[
Lists Home |
Date Index |
Thread Index
]
On Jan 13, 2004, at 3:26 PM, Simon St.Laurent wrote:
> This has come up before, but the chant "Postel's law has no exceptions"
> seems to be coming again, in the RSS context.
Is this really about Postel's law or pushback on the overly draconian
(in some opinions) XML spec? Or is this a typical weblog/RSS
community bashathon because (ahem) one of the vocal proponents of
being conservative apparently wrote software that doesn't actually
conform to the XML spec?
> http://www.intertwingly.net/blog/1685.htm
OK, I'll bite and expose my lack of attention to the details -- why
are smart quotes illegal in XML? (Or is it that the encoding is
mis-specified?) Was this proposed to be fixed in XML 1.1? Does anyone
outside the RSS/Atom world complain about this?
The larger issue seems to be Gresham's Law ("bad money drives out
good"). I know that as a *consumer* of aggregation tools, I don't care
a whit whether the input is raw text, tag soup HTML, XHTML, valid
instances of one of several flavors of RSS/Atom, or what -- I just want
to quickly see what has changed on the set of web resources I'm
interested in that use some chronological layout convention (news, RSS
feed, email archive, whatever). I use the most liberal tools I can
find. If being liberal is inconvenient for the aggregator developer,
I'll just find another aggregator or hack up something that does what I
want.

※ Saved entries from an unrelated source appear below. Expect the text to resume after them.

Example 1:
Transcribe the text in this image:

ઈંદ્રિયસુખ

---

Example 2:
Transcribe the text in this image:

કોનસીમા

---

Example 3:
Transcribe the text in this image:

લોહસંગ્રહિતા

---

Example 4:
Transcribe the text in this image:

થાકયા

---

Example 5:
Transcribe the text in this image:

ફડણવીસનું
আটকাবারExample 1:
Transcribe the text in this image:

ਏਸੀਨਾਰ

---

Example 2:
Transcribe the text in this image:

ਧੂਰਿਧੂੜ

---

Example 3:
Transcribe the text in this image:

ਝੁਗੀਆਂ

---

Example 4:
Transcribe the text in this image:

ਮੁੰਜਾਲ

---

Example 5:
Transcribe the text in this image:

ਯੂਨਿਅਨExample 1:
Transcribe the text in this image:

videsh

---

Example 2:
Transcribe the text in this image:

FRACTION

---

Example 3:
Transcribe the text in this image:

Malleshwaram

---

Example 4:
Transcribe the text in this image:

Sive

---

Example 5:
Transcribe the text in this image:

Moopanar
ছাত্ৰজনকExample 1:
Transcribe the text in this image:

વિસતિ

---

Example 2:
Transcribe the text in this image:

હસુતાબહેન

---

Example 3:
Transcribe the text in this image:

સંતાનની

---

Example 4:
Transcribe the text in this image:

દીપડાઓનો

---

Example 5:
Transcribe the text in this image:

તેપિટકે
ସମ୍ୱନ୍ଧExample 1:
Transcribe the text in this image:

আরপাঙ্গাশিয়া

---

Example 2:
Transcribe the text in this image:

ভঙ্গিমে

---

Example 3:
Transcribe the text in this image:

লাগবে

The last thing on earth I want to do is whine at, for example,
some poor woman in Bagdhad about the format of her weblog; I want to
hear what she has to say. (FWIW, Bloglines apparently uses something
called sitescooper to enable this).
That's not to say that the specs should condone violations; the whole
point of Atom is to provide an authoritative spec that is build on real
standards such as XML and written in such a way as to allow it to be
implemented from the spec itself rather than having to ask the
community or a committee. If the community of weblog software
developers gets its act together and the number of ill-formed feeds
becomes vanishingly small, great for everyone -- I can read anything I
want in any product I choose. But that happy situation won't come about
by market forces, it will come about by some sort of coercion (moral,
economic, legal, etc.). If there's real money that falls on the floor
due to the chaos, someone will come along and clean it up, i.e. make
Dodge City safe for the banks and railroads.

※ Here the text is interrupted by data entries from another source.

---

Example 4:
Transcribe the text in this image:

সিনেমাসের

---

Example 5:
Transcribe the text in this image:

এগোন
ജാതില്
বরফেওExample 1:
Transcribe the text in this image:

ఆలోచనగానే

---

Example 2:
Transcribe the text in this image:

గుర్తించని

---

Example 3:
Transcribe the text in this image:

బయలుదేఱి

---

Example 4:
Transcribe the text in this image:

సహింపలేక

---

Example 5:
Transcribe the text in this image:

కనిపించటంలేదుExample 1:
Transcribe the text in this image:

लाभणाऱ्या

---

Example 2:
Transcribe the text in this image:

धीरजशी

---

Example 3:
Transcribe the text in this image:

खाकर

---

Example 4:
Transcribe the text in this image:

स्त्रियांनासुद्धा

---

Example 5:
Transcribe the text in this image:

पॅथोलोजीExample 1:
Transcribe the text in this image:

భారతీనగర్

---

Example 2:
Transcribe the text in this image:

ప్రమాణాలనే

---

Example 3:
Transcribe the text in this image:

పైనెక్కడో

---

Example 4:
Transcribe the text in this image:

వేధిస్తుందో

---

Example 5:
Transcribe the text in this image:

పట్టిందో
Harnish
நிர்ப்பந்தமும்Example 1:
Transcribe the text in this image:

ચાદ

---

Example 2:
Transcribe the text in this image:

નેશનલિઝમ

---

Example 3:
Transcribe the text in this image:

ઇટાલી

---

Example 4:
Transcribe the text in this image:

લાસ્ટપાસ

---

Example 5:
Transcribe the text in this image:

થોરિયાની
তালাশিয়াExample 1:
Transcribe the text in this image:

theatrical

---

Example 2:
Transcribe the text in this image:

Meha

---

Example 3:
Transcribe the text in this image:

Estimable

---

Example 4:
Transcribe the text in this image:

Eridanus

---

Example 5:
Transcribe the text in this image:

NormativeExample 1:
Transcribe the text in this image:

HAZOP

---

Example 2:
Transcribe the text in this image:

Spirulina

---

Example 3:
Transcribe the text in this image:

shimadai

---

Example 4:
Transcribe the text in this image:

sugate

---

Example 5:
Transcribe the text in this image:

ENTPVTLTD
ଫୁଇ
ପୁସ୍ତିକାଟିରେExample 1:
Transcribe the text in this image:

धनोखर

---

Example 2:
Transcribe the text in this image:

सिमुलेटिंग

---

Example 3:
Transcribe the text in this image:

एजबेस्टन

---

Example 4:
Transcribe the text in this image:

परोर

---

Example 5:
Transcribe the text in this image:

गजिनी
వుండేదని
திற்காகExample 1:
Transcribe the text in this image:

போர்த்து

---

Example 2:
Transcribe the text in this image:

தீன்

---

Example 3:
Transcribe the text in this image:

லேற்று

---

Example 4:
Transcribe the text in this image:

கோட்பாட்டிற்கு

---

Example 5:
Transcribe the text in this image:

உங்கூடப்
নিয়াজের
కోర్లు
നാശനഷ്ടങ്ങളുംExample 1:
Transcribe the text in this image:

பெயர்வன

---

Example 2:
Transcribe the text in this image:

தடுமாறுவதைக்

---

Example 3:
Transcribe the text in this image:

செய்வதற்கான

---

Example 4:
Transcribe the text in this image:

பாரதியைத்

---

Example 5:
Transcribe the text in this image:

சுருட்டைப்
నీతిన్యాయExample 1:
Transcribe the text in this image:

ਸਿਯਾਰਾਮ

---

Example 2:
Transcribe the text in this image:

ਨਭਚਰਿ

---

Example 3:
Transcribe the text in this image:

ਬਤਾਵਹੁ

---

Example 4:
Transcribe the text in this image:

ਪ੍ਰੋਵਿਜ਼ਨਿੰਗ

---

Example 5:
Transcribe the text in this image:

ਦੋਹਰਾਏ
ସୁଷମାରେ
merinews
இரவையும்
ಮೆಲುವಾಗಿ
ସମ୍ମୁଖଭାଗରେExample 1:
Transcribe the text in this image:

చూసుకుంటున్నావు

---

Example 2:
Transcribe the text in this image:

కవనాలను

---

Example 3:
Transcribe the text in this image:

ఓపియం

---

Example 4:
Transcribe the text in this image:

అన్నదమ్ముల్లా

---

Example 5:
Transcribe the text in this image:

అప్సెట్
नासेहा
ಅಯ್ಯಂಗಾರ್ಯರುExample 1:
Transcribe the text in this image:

That might happen by coming up with a common standard and enforcing it;
my guess, however, is that "text mining" technologies will make the
whole question moot by using smarter software rather than insisting on
more rigid data. (See IBM's immense investment in WebFountain, for
example) Real Soon Now we won't have to care whether text is raw
email, XHTML, valid Atom, or tag soup to consume it selectively in what
we now call aggregators. If software can tag data, or at least extract
the implicit structure of data and emit it in a valid markup syntax,
then not even the geekiest of markup or syndication geeks will care
about missing closing tags or smart quotes anymore. In other words,
we'll see "Postel Machines" that liberally take tag soup and raw text,
and emit conservatively structured data or valid markup to make life
easier for the downstream processors.
|